Extracted text -

-=-=-=-=-

Case Number: BC615195 Hearing Date: June 08, 2018 Dept: 7
[TENTATIVE] ORDER RE: DEFENDANT’S MOTION FOR SUMMARY JUDGMENT; MOTION GRANTED
I. BACKGROUND
On March 29, 2015, Plaintiff Maria Cruz Aviles (“Plaintiff”) filed this action against Defendants City of Los Angeles (“City”) and Bobby Asberry (“Defendant”) for premises liability and general negligence relating to a May 26, 2014 trip and fall. Defendant is the record owner of property located on West Century Boulevard in Los Angeles (“the Property”). (Undisputed Material Fact “UMF” No. 1.) On May 26, 2014, Plaintiff tripped and fell on a raised sidewalk directly adjacent to the Property. (UMF No. 2.)
Defendant moves for summary judgment on grounds he did not own, possess, or control the land where Plaintiff tripped and fell and therefore, owed no duty to repair the alleged defective condition.
II. LEGAL STANDARDS
In reviewing a motion for summary judgment, courts must apply a three-step analysis: “(1) identify the issues framed by the pleadings; (2) determine whether the moving party has negated the opponent’s claims; and (3) determine whether the opposition has demonstrated the existence of a triable, material factual issue.” (Hinesley v. Oakshade Town Center (2005) 135 Cal.App.4th 289, 294.)
“A party may move for summary adjudication as to one or more causes of action within an action, one or more affirmative defenses, one or more claims for damages, or one or more issues of duty, if that party contends that the cause of action has no merit or that there is no affirmative defense thereto, or that there is no merit to an affirmative defense as to any cause of action, or both, or that there is no merit to a claim for damages . . . or that one or more defendants either owed or did not owe a duty to the plaintiff or plaintiffs. A motion for summary adjudication shall be granted only if it completely disposes of a cause of action, an affirmative defense, a claim for damages, or an issue of duty.” (Code of Civ. Proc., § 437c, subd. (f)(1).) A motion for summary adjudication shall proceed in all procedural respects as a motion for summary judgment. (Code of Civ. Proc., § 437c, subd. (f)(2).)

-=-=-=-=-

Assigned task 1 -
Answer these questions about the court order:
(a) What is the case number?
(b) On what date did the plaintiff trip and fall?
(c) In the three-step analysis for a summary judgment motion, what is the first step?
Assigned task 2 - Retype the part of the court order between "Case Number: BC615195" and "alleged defective condition.", inclusive.
Assigned task 3 - Extend the court order past its last sentence, writing what would come next.
The listing after this court order has no part in any of this work.

-=-=-=-=-

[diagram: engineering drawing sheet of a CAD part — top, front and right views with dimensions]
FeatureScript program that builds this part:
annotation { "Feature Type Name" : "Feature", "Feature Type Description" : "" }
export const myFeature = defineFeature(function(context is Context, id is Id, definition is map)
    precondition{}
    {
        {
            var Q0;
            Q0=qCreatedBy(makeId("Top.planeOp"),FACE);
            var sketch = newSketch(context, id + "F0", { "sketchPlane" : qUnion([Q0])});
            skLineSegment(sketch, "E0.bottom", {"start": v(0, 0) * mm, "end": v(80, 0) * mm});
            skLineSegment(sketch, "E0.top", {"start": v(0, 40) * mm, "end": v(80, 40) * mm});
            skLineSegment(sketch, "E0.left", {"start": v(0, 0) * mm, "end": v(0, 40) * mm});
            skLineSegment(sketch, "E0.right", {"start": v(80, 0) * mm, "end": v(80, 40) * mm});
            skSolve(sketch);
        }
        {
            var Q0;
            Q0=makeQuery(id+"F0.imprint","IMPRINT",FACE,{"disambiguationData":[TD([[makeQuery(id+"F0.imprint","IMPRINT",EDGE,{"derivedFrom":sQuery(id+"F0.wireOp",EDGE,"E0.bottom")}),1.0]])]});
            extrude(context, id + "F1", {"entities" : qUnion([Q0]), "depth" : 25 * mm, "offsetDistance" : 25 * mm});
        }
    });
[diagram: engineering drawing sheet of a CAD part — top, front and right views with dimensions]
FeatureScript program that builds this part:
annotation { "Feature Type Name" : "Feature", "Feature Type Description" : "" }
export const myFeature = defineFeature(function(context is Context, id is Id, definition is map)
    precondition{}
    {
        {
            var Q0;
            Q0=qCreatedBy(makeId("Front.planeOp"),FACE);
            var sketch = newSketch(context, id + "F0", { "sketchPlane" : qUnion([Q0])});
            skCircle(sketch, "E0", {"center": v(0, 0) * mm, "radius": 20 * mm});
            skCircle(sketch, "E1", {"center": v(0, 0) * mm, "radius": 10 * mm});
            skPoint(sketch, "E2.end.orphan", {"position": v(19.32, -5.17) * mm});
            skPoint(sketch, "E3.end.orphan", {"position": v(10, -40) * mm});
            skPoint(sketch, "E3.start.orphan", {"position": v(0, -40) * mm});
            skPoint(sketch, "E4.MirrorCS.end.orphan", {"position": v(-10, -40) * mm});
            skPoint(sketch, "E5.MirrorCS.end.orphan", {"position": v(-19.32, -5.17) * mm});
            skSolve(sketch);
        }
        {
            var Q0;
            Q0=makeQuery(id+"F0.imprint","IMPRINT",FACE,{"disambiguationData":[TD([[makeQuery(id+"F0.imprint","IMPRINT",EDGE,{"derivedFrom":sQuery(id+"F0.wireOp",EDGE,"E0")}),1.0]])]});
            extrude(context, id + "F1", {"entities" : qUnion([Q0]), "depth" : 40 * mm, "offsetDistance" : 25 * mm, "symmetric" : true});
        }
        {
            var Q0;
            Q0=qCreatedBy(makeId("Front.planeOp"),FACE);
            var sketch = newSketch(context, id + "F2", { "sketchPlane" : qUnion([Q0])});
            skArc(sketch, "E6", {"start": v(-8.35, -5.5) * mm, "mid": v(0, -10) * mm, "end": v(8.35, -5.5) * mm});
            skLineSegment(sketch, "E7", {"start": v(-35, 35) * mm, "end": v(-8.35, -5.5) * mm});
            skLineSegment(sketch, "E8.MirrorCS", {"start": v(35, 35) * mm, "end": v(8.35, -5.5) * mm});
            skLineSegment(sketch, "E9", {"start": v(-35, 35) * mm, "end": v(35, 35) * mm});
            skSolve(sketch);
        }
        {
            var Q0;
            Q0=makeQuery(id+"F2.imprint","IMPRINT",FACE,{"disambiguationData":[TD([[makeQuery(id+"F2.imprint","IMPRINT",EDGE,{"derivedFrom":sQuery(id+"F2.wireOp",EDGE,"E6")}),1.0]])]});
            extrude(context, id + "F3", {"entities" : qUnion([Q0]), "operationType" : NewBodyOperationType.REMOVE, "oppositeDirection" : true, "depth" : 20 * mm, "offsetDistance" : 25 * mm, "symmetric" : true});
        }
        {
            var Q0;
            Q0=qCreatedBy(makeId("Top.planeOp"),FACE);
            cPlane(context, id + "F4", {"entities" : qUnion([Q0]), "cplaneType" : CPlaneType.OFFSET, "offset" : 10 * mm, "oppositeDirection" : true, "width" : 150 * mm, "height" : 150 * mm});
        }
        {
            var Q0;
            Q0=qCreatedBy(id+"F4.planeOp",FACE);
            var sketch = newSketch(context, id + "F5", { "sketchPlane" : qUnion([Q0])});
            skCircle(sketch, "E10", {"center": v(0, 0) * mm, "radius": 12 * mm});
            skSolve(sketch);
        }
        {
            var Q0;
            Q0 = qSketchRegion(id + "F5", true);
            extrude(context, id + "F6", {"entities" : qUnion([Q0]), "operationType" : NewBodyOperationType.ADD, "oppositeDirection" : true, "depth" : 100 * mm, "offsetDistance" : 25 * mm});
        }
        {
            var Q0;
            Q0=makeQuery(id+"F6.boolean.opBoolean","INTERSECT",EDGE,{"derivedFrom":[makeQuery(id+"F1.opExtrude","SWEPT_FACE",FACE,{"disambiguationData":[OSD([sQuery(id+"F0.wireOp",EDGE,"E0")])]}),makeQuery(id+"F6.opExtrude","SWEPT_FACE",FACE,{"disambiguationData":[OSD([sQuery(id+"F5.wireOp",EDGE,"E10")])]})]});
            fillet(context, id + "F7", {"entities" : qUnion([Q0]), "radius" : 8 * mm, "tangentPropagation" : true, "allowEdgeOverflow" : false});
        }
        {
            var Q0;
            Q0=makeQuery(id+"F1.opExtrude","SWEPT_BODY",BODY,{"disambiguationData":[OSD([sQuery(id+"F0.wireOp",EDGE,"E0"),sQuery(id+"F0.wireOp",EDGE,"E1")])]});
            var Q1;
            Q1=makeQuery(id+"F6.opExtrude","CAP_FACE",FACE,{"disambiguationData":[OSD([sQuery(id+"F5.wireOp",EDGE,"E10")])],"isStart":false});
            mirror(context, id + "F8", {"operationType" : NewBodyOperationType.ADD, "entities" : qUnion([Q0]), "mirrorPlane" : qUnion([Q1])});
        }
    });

-=-=-=-=-

Exercise response 1 -
(a) BC615195
(b) May 26, 2014
(c) Identify the issues framed by the pleadings.

Exercise response 2 -
Case Number: BC615195 Hearing Date: June 08, 2018 Dept: 7
[TENTATIVE] ORDER RE: DEFENDANT’S MOTION FOR SUMMARY JUDGMENT; MOTION GRANTED
I. BACKGROUND
On March 29, 2015, Plaintiff Maria Cruz Aviles (“Plaintiff”) filed this action against Defendants City of Los Angeles (“City”) and Bobby Asberry (“Defendant”) for premises liability and general negligence relating to a May 26, 2014 trip and fall. Defendant is the record owner of property located on West Century Boulevard in Los Angeles (“the Property”). (Undisputed Material Fact “UMF” No. 1.) On May 26, 2014, Plaintiff tripped and fell on a raised sidewalk directly adjacent to the Property. (UMF No. 2.)
Defendant moves for summary judgment on grounds he did not own, possess, or control the land where Plaintiff tripped and fell and therefore, owed no duty to repair the alleged defective condition.

Exercise response 3 -
“[T]he initial burden is always on the moving party to make a prima facia showing that there are no triable issues of material fact.” (Scalf v. D. B. Log Homes, Inc. (2005) 128 Cal.App.4th 1510, 1519.) A defendant moving for summary judgment or summary adjudication “has met his or her burden of showing that a cause of action has no merit if the party has shown that one or more elements of the cause of action . . . cannot be established, or that there is a complete defense to the cause of action.” (Code of Civ. Proc., § 437c, subd. (p)(2).) A moving defendant need not conclusively negate an element of plaintiff’s cause of action. (Aguilar v. Atlantic Richfield Co. (2001) 25 Cal.4th 826, 854.)
“Once the defendant . . . has met that burden, the burden shifts to the plaintiff . . . to show that a triable issue of one or more material facts exists as to the cause of action or a defense thereto.” (Code of Civ. Proc., § 437c, subd. (p)(2).) The plaintiff may not merely rely on allegations or denials of its pleadings to show that a triable issue of material fact exists, but instead, “shall set forth the specific facts showing that a triable issue of material fact exists as to the cause of action.” (Ibid.) “If the plaintiff cannot do so, summary judgment should be granted.” (Avivi v. Centro Medico Urgente Medical Center (2008) 159 Cal.App.4th 463, 467.)
III. DISCUSSION
The elements of a negligence cause of action and a premises liability cause of action are the same: duty, breach, causation, and damages. (Castellon v. U.S. Bancorp (2013) 220 Cal.App.4th 994, 998.) Those who own, possess, or control property generally have a duty to exercise ordinary care in managing the property in order to avoid exposing others to an unreasonable risk of harm. (Annocki v. Peterson Enterprises, LLC (2014) 232 Cal.App.4th 32, 37.)
As framed by the Complaint, Plaintiff alleges Defendant negligently owned and maintained the sidewalk where she tripped. (Complaint, ¶ GN-1.) Defendant contends the raised seam in the sidewalk where Plaintiff tripped is wholly owned and controlled by Defendant’s neighbor. (UMF No. 4.) Further, Defendant argues he never controlled the area of sidewalk with the raised seam for any personal or business purpose. (UMF No. 8.)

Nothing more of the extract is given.